→ **Exercise prompt**
Write out, unchanged, everything from the very first of the rows down to and including the line that contains "DA96-00401N".

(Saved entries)
Content starts
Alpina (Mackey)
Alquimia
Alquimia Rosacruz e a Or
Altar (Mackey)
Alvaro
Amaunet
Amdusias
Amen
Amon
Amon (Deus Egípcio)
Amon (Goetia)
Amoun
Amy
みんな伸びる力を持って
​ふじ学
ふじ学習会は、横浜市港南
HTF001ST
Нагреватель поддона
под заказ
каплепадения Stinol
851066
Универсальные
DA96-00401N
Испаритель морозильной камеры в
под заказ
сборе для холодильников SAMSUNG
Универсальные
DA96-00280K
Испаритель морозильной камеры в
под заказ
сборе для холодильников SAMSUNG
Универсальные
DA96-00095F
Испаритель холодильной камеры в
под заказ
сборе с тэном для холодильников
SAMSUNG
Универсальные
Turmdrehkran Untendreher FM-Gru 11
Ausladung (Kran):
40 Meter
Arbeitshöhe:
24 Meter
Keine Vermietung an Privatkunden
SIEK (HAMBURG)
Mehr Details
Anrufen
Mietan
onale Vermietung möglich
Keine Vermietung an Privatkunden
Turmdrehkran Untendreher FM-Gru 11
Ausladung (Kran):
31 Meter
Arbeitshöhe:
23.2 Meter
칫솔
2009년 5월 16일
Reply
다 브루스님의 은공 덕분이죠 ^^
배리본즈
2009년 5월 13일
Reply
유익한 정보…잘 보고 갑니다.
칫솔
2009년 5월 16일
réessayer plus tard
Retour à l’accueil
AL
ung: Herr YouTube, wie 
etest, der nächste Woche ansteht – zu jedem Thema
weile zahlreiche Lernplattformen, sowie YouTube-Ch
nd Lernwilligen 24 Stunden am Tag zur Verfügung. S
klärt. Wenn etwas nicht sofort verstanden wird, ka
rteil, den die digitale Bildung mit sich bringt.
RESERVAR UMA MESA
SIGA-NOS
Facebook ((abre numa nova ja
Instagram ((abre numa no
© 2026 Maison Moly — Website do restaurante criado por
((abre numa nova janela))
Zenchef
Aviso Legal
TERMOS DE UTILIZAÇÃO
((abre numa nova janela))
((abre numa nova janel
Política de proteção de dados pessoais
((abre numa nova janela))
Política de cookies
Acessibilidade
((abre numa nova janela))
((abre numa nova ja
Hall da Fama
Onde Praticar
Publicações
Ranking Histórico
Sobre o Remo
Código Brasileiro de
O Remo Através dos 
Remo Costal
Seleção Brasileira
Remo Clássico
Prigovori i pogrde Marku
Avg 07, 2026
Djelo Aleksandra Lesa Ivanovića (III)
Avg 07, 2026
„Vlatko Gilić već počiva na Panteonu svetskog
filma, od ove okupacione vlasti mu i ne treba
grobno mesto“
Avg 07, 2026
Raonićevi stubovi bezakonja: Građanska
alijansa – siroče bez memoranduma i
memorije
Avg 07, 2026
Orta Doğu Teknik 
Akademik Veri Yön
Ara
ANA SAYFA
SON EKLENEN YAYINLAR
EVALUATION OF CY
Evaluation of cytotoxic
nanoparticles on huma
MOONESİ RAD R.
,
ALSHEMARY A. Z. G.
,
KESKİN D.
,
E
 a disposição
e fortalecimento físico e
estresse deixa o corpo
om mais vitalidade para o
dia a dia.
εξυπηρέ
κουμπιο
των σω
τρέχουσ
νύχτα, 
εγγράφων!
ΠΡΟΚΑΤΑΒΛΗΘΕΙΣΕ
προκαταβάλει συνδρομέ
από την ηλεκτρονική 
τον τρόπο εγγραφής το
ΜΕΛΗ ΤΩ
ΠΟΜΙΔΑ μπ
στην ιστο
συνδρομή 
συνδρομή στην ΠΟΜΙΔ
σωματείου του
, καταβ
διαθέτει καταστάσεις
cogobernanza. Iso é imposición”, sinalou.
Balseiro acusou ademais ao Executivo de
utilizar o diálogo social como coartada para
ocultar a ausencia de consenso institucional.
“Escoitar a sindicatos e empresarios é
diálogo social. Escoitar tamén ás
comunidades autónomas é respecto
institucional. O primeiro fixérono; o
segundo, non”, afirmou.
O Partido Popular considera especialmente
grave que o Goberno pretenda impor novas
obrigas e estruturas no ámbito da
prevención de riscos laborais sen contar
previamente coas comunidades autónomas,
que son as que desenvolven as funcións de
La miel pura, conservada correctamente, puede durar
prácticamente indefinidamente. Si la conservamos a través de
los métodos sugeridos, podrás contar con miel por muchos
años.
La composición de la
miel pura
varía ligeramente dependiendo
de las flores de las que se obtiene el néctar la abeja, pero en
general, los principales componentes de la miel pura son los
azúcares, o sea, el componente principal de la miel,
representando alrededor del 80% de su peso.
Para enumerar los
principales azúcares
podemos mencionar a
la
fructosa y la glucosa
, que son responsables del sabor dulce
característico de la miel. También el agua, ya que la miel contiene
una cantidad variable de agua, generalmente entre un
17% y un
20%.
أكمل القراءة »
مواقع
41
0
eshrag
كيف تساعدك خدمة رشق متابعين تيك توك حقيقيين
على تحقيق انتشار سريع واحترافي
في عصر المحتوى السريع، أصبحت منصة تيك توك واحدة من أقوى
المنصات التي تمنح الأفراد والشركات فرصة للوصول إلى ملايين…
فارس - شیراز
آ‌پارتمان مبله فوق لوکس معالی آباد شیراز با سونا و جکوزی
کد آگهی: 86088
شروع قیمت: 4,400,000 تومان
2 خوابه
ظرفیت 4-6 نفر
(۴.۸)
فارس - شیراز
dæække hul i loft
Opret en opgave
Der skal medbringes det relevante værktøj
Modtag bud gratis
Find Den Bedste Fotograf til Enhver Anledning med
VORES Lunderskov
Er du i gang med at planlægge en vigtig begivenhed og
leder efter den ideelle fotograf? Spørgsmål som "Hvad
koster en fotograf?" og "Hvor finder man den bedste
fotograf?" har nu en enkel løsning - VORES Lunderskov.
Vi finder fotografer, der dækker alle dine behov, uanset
Content ends
→ **Exercise solution**
Alpina (Mackey)
Alquimia
Alquimia Rosacruz e a Or
Altar (Mackey)
Alvaro
Amaunet
Amdusias
Amen
Amon
Amon (Deus Egípcio)
Amon (Goetia)
Amoun
Amy
みんな伸びる力を持って
​ふじ学
ふじ学習会は、横浜市港南
HTF001ST
Нагреватель поддона
под заказ
каплепадения Stinol
851066
Универсальные
DA96-00401N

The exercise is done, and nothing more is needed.